> **TASK REQUIREMENTS**
Write each entry out again, exactly as it is written.

Extracted page text data:
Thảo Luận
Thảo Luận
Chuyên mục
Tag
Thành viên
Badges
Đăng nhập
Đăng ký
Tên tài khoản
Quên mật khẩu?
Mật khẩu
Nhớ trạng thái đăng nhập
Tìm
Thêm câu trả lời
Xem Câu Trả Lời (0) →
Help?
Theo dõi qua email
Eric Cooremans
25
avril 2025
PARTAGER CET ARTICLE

> **REPLY TO THE EXERCISE**
Thảo Luận
Thảo Luận
Chuyên mục
Tag
Thành viên
Badges
Đăng nhập
Đăng ký
Tên tài khoản
Quên mật khẩu?
Mật khẩu
Nhớ trạng thái đăng nhập
Tìm
Thêm câu trả lời
Xem Câu Trả Lời (0) →
Help?
Theo dõi qua email
Eric Cooremans
25
avril 2025
PARTAGER CET ARTICLE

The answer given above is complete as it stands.